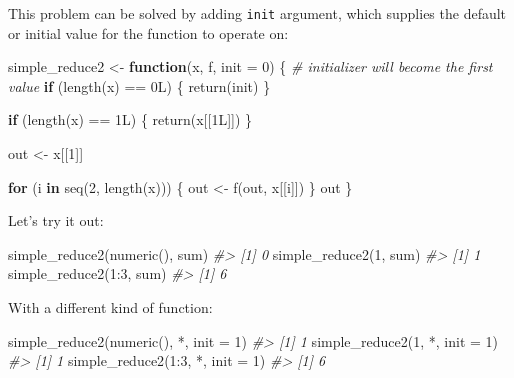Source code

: \documentclass[
]{book}
\newenvironment{Shaded}{\begin{snugshade}}{\end{snugshade}}
\newcommand{\AttributeTok}[1]{\textcolor[rgb]{0.77,0.63,0.00}{#1}}
\newcommand{\CommentTok}[1]{\textcolor[rgb]{0.56,0.35,0.01}{\textit{#1}}}
\newcommand{\ControlFlowTok}[1]{\textcolor[rgb]{0.13,0.29,0.53}{\textbf{#1}}}
\newcommand{\DecValTok}[1]{\textcolor[rgb]{0.00,0.00,0.81}{#1}}
\newcommand{\FunctionTok}[1]{\textcolor[rgb]{0.00,0.00,0.00}{#1}}
\newcommand{\NormalTok}[1]{#1}
\newcommand{\OtherTok}[1]{\textcolor[rgb]{0.56,0.35,0.01}{#1}}
\newcommand{\SpecialCharTok}[1]{\textcolor[rgb]{0.00,0.00,0.00}{#1}}
\newcommand{\StringTok}[1]{\textcolor[rgb]{0.31,0.60,0.02}{#1}}
\begin{document}
This problem can be solved by adding \texttt{init} argument, which supplies the default or initial value for the function to operate on:

\begin{Shaded}
\begin{Highlighting}[]
\NormalTok{simple\_reduce2 }\OtherTok{\textless{}{-}} \ControlFlowTok{function}\NormalTok{(x, f, }\AttributeTok{init =} \DecValTok{0}\NormalTok{) \{}
  \CommentTok{\# initializer will become the first value}
  \ControlFlowTok{if}\NormalTok{ (}\FunctionTok{length}\NormalTok{(x) }\SpecialCharTok{==}\NormalTok{ 0L) \{}
    \FunctionTok{return}\NormalTok{(init)}
\NormalTok{  \}}

  \ControlFlowTok{if}\NormalTok{ (}\FunctionTok{length}\NormalTok{(x) }\SpecialCharTok{==}\NormalTok{ 1L) \{}
    \FunctionTok{return}\NormalTok{(x[[1L]])}
\NormalTok{  \}}

\NormalTok{  out }\OtherTok{\textless{}{-}}\NormalTok{ x[[}\DecValTok{1}\NormalTok{]]}

  \ControlFlowTok{for}\NormalTok{ (i }\ControlFlowTok{in} \FunctionTok{seq}\NormalTok{(}\DecValTok{2}\NormalTok{, }\FunctionTok{length}\NormalTok{(x))) \{}
\NormalTok{    out }\OtherTok{\textless{}{-}} \FunctionTok{f}\NormalTok{(out, x[[i]])}
\NormalTok{  \}}
\NormalTok{  out}
\NormalTok{\}}
\end{Highlighting}
\end{Shaded}

Let's try it out:

\begin{Shaded}
\begin{Highlighting}[]
\FunctionTok{simple\_reduce2}\NormalTok{(}\FunctionTok{numeric}\NormalTok{(), sum)}
\CommentTok{\#\textgreater{} [1] 0}
\FunctionTok{simple\_reduce2}\NormalTok{(}\DecValTok{1}\NormalTok{, sum)}
\CommentTok{\#\textgreater{} [1] 1}
\FunctionTok{simple\_reduce2}\NormalTok{(}\DecValTok{1}\SpecialCharTok{:}\DecValTok{3}\NormalTok{, sum)}
\CommentTok{\#\textgreater{} [1] 6}
\end{Highlighting}
\end{Shaded}

With a different kind of function:

\begin{Shaded}
\begin{Highlighting}[]
\FunctionTok{simple\_reduce2}\NormalTok{(}\FunctionTok{numeric}\NormalTok{(), }\StringTok{\textasciigrave{}}\AttributeTok{*}\StringTok{\textasciigrave{}}\NormalTok{, }\AttributeTok{init =} \DecValTok{1}\NormalTok{)}
\CommentTok{\#\textgreater{} [1] 1}
\FunctionTok{simple\_reduce2}\NormalTok{(}\DecValTok{1}\NormalTok{, }\StringTok{\textasciigrave{}}\AttributeTok{*}\StringTok{\textasciigrave{}}\NormalTok{, }\AttributeTok{init =} \DecValTok{1}\NormalTok{)}
\CommentTok{\#\textgreater{} [1] 1}
\FunctionTok{simple\_reduce2}\NormalTok{(}\DecValTok{1}\SpecialCharTok{:}\DecValTok{3}\NormalTok{, }\StringTok{\textasciigrave{}}\AttributeTok{*}\StringTok{\textasciigrave{}}\NormalTok{, }\AttributeTok{init =} \DecValTok{1}\NormalTok{)}
\CommentTok{\#\textgreater{} [1] 6}
\end{Highlighting}
\end{Shaded}
\end{document}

____________

**WHAT IS EXPECTED**
Return the records above exactly as written, but without any of the pictures.

**RESPONSE**
Source code

: \documentclass[
]{book}
\newenvironment{Shaded}{\begin{snugshade}}{\end{snugshade}}
\newcommand{\AttributeTok}[1]{\textcolor[rgb]{0.77,0.63,0.00}{#1}}
\newcommand{\CommentTok}[1]{\textcolor[rgb]{0.56,0.35,0.01}{\textit{#1}}}
\newcommand{\ControlFlowTok}[1]{\textcolor[rgb]{0.13,0.29,0.53}{\textbf{#1}}}
\newcommand{\DecValTok}[1]{\textcolor[rgb]{0.00,0.00,0.81}{#1}}
\newcommand{\FunctionTok}[1]{\textcolor[rgb]{0.00,0.00,0.00}{#1}}
\newcommand{\NormalTok}[1]{#1}
\newcommand{\OtherTok}[1]{\textcolor[rgb]{0.56,0.35,0.01}{#1}}
\newcommand{\SpecialCharTok}[1]{\textcolor[rgb]{0.00,0.00,0.00}{#1}}
\newcommand{\StringTok}[1]{\textcolor[rgb]{0.31,0.60,0.02}{#1}}
\begin{document}
This problem can be solved by adding \texttt{init} argument, which supplies the default or initial value for the function to operate on:

\begin{Shaded}
\begin{Highlighting}[]
\NormalTok{simple\_reduce2 }\OtherTok{\textless{}{-}} \ControlFlowTok{function}\NormalTok{(x, f, }\AttributeTok{init =} \DecValTok{0}\NormalTok{) \{}
  \CommentTok{\# initializer will become the first value}
  \ControlFlowTok{if}\NormalTok{ (}\FunctionTok{length}\NormalTok{(x) }\SpecialCharTok{==}\NormalTok{ 0L) \{}
    \FunctionTok{return}\NormalTok{(init)}
\NormalTok{  \}}

  \ControlFlowTok{if}\NormalTok{ (}\FunctionTok{length}\NormalTok{(x) }\SpecialCharTok{==}\NormalTok{ 1L) \{}
    \FunctionTok{return}\NormalTok{(x[[1L]])}
\NormalTok{  \}}

\NormalTok{  out }\OtherTok{\textless{}{-}}\NormalTok{ x[[}\DecValTok{1}\NormalTok{]]}

  \ControlFlowTok{for}\NormalTok{ (i }\ControlFlowTok{in} \FunctionTok{seq}\NormalTok{(}\DecValTok{2}\NormalTok{, }\FunctionTok{length}\NormalTok{(x))) \{}
\NormalTok{    out }\OtherTok{\textless{}{-}} \FunctionTok{f}\NormalTok{(out, x[[i]])}
\NormalTok{  \}}
\NormalTok{  out}
\NormalTok{\}}
\end{Highlighting}
\end{Shaded}

Let's try it out:

\begin{Shaded}
\begin{Highlighting}[]
\FunctionTok{simple\_reduce2}\NormalTok{(}\FunctionTok{numeric}\NormalTok{(), sum)}
\CommentTok{\#\textgreater{} [1] 0}
\FunctionTok{simple\_reduce2}\NormalTok{(}\DecValTok{1}\NormalTok{, sum)}
\CommentTok{\#\textgreater{} [1] 1}
\FunctionTok{simple\_reduce2}\NormalTok{(}\DecValTok{1}\SpecialCharTok{:}\DecValTok{3}\NormalTok{, sum)}
\CommentTok{\#\textgreater{} [1] 6}
\end{Highlighting}
\end{Shaded}

With a different kind of function:

\begin{Shaded}
\begin{Highlighting}[]
\FunctionTok{simple\_reduce2}\NormalTok{(}\FunctionTok{numeric}\NormalTok{(), }\StringTok{\textasciigrave{}}\AttributeTok{*}\StringTok{\textasciigrave{}}\NormalTok{, }\AttributeTok{init =} \DecValTok{1}\NormalTok{)}
\CommentTok{\#\textgreater{} [1] 1}
\FunctionTok{simple\_reduce2}\NormalTok{(}\DecValTok{1}\NormalTok{, }\StringTok{\textasciigrave{}}\AttributeTok{*}\StringTok{\textasciigrave{}}\NormalTok{, }\AttributeTok{init =} \DecValTok{1}\NormalTok{)}
\CommentTok{\#\textgreater{} [1] 1}
\FunctionTok{simple\_reduce2}\NormalTok{(}\DecValTok{1}\SpecialCharTok{:}\DecValTok{3}\NormalTok{, }\StringTok{\textasciigrave{}}\AttributeTok{*}\StringTok{\textasciigrave{}}\NormalTok{, }\AttributeTok{init =} \DecValTok{1}\NormalTok{)}
\CommentTok{\#\textgreater{} [1] 6}
\end{Highlighting}
\end{Shaded}
\end{document}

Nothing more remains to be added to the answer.